WHAT TO WORK ON:
Here are some records; copy every line that holds the word "Arthur".

Before and after images:
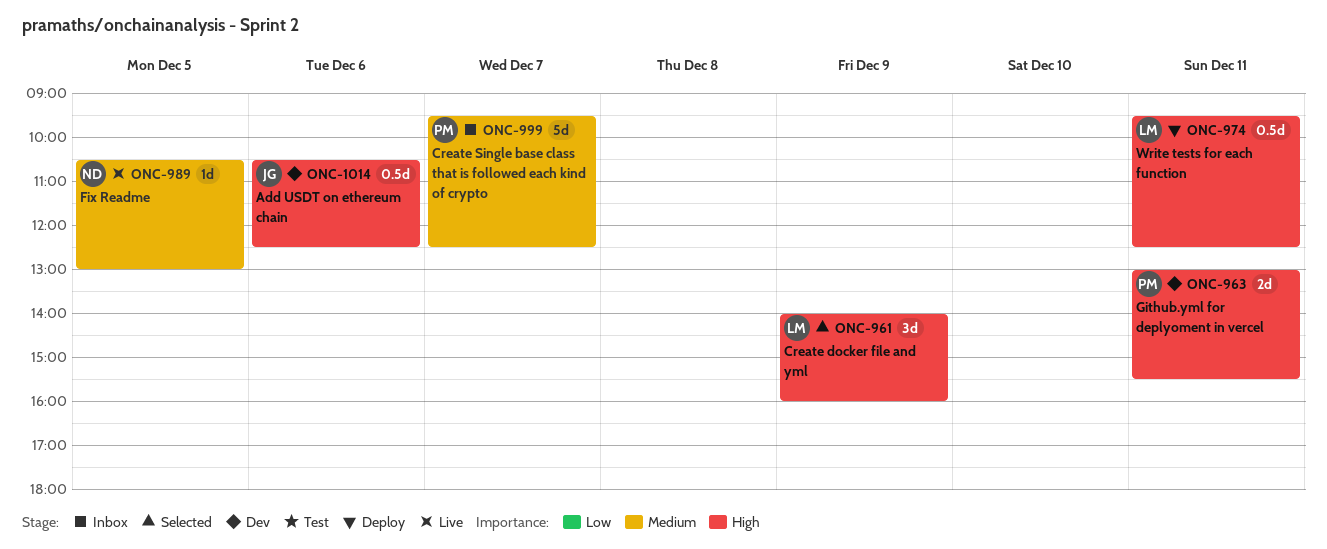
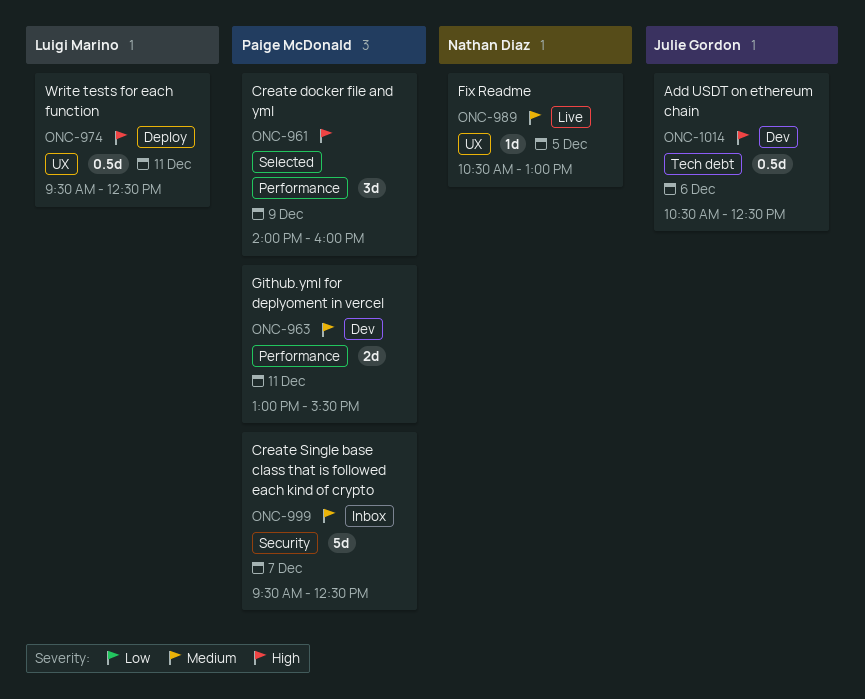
ONC-961, owner: Luigi Marino -> Paige McDonald
ONC-963, priority: High -> Medium

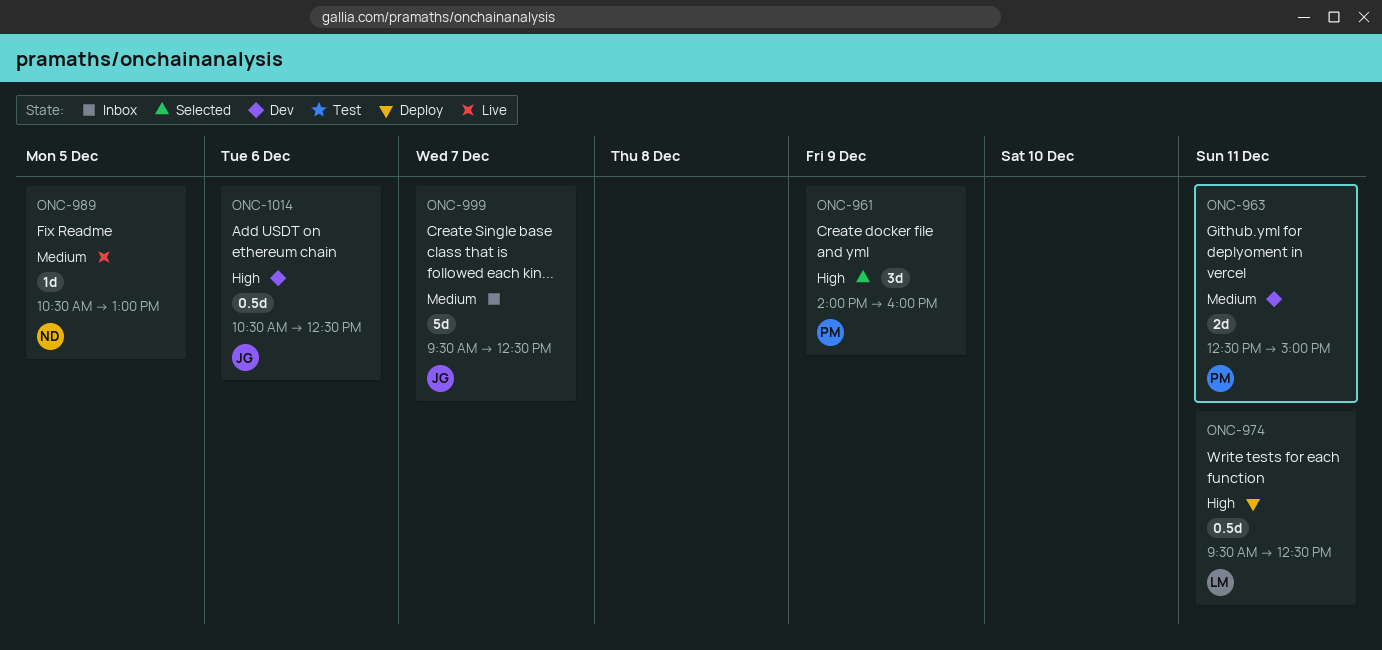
ONC-963, begins: 13:00 -> 12:30
ONC-963, ends: 15:30 -> 15:00
ONC-999, owner: Paige McDonald -> Julie Gordon

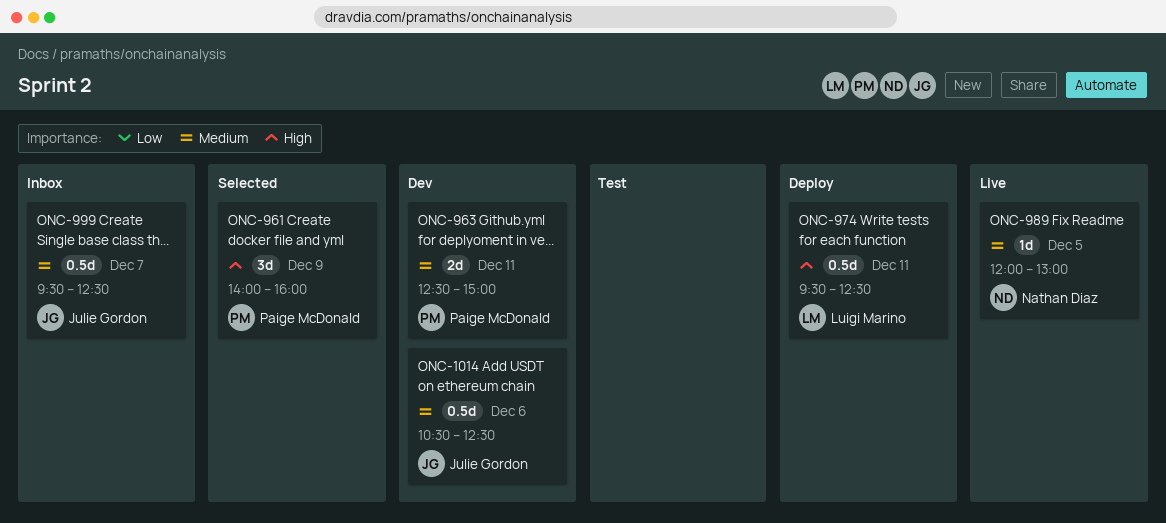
ONC-989, begins: 10:30 -> 12:00
ONC-999, estimate: 5d -> 0.5d
ONC-1014, priority: High -> Medium

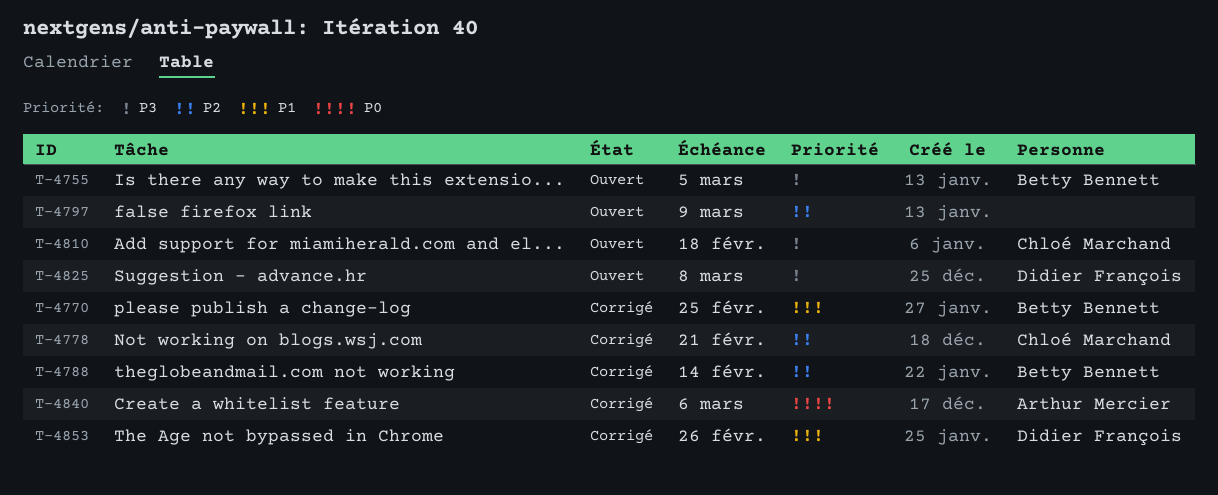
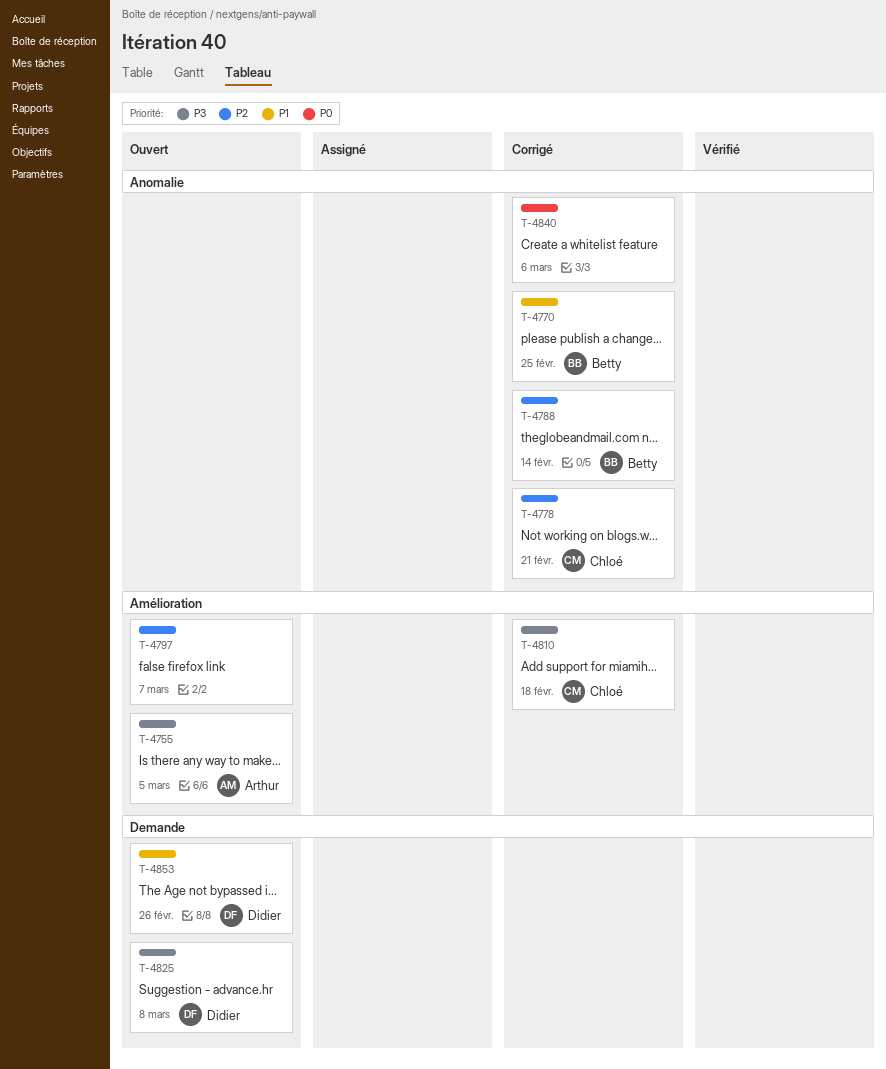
T-4755, owner: Betty Bennett -> Arthur Mercier
T-4797, due: Mar 9 -> Mar 7
T-4810, status: Ouvert -> Corrigé
T-4840, owner: Arthur Mercier -> none
T-4853, status: Corrigé -> Ouvert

WRITTEN SOLUTION:
T-4755, owner: Betty Bennett -> Arthur Mercier
T-4840, owner: Arthur Mercier -> none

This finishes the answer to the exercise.